Data supplied below:

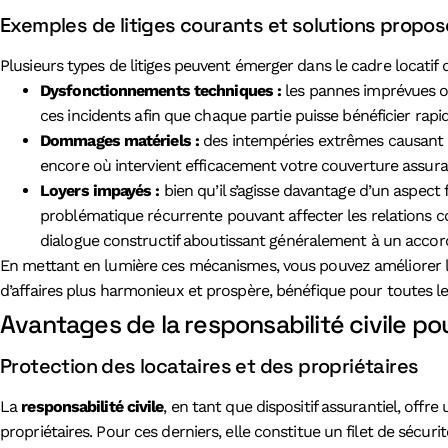
Exemples de litiges courants et solutions propo
Plusieurs types de litiges peuvent émerger dans le cadre locatif 
Dysfonctionnements techniques :
les pannes imprévues ou 
ces incidents afin que chaque partie puisse bénéficier rap
Dommages matériels :
des intempéries extrêmes causant dé
encore où intervient efficacement votre couverture assura
Loyers impayés :
bien qu’il s’agisse davantage d’un aspec
problématique récurrente pouvant affecter les relations com
dialogue constructif aboutissant généralement à un accord
En mettant en lumière ces mécanismes, vous pouvez améliorer 
d’affaires plus harmonieux et prospère, bénéfique pour toutes l
Avantages de la responsabilité civile po
Protection des locataires et des propriétaires
La
responsabilité civile
, en tant que dispositif assurantiel, offr
propriétaires. Pour ces derniers, elle constitue un filet de sécur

End of Data supplied.

Job
Every line of the listing is to be repeated exactly, and the pictures are to be dropped.

Solution for this problem
Exemples de litiges courants et solutions propo
Plusieurs types de litiges peuvent émerger dans le cadre locatif 
Dysfonctionnements techniques :
les pannes imprévues ou 
ces incidents afin que chaque partie puisse bénéficier rap
Dommages matériels :
des intempéries extrêmes causant dé
encore où intervient efficacement votre couverture assura
Loyers impayés :
bien qu’il s’agisse davantage d’un aspec
problématique récurrente pouvant affecter les relations com
dialogue constructif aboutissant généralement à un accord
En mettant en lumière ces mécanismes, vous pouvez améliorer 
d’affaires plus harmonieux et prospère, bénéfique pour toutes l
Avantages de la responsabilité civile po
Protection des locataires et des propriétaires
La
responsabilité civile
, en tant que dispositif assurantiel, offr
propriétaires. Pour ces derniers, elle constitue un filet de sécur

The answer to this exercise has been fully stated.